Le président de la Fédération Allemande de Boxe, Oliver Wittmann, admet qu’il y a peu de précédents mais exprime des préoccupations concernant la sécurité et le risque qu’un hijab glisse pendant le combat. Nassar répond aux commentaires de Wittmann avec sa propre expérience.

« Dans environ 100 combats amateurs, cela n’a jamais posé de problème, » dit-elle.

Et les experts médicaux sont d’accord.

« C’est un non-sujet, » déclare le professeur Mike Loosemore, qui a travaillé en tant que médecin de l’équipe GB. « Les hijabs sont fabriqués à partir de tissus légers et respirants. Je n’ai aucun problème avec les gens qui boxent avec des hijabs. Ils sont sûrs. Ils ne posent aucun problème pour le boxeur ou l’adversaire. »

Un événement marquant au Pakistan

Le Pakistan n’est pas souvent associé à un événement de boxe mondial, mais plus de 20 000 fans sont attendus à Lahore pendant quatre jours de combats professionnels. Le spectacle, soutenu par le gouvernement du Pendjab, mettra en vedette un mélange de combattants locaux et internationaux, y compris les Britanniques Alex Dilmaghani, Jimmy Kelly et James Metcalf. Nassar décrit cela comme un « honneur » de se battre dans un pays islamique.

« La boxe est pour tout le monde, » ajoute Chris Glover, le Liverpudlien derrière l’événement. « Si Zeina veut porter un hijab, elle pourrait porter un chapeau de cowboy pour ce que j’en pense. C’est une pionnière. »

Dans son coin se trouvera Jones Jr, le champion du monde quadruple devenu entraîneur. Nassar l’a rencontré pour la première fois lors d’un événement de l’IBA il y a des années.

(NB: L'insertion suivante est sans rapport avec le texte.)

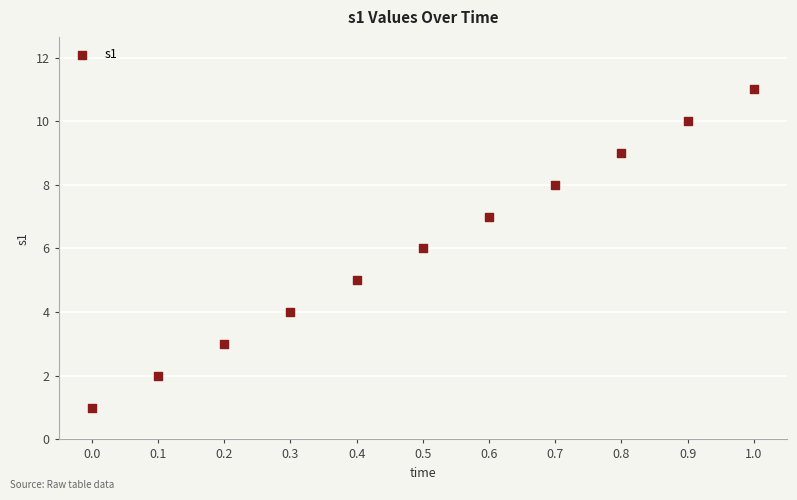

What is the average Y value?

6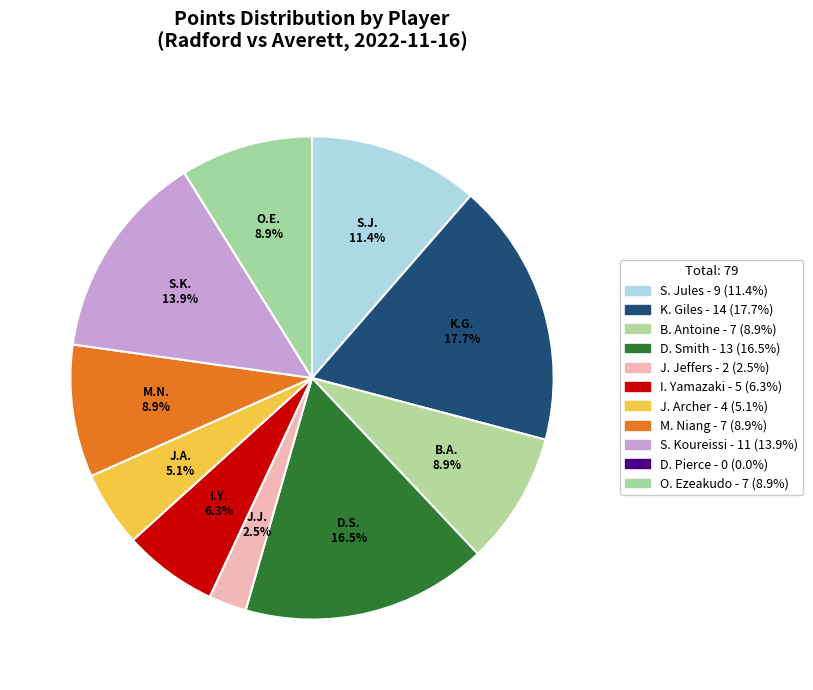

True or false: M. Niang accounts for 16% of the total.

False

« Je ne pouvais pas croire que je m’asseyais à côté de lui, » rit-elle. « Puis il a commencé à me montrer des mouvements, à me donner des conseils, et nous sommes restés en contact. Il m’a appris tant de choses sur le jeu de jambes, sur la puissance, sur la confiance. »

Nassar s’est fixé un objectif audacieux de devenir championne du monde dans six ou sept combats. Et compte tenu des obstacles qu’elle a déjà surmontés pour atteindre ce point, on ne parierait pas contre elle.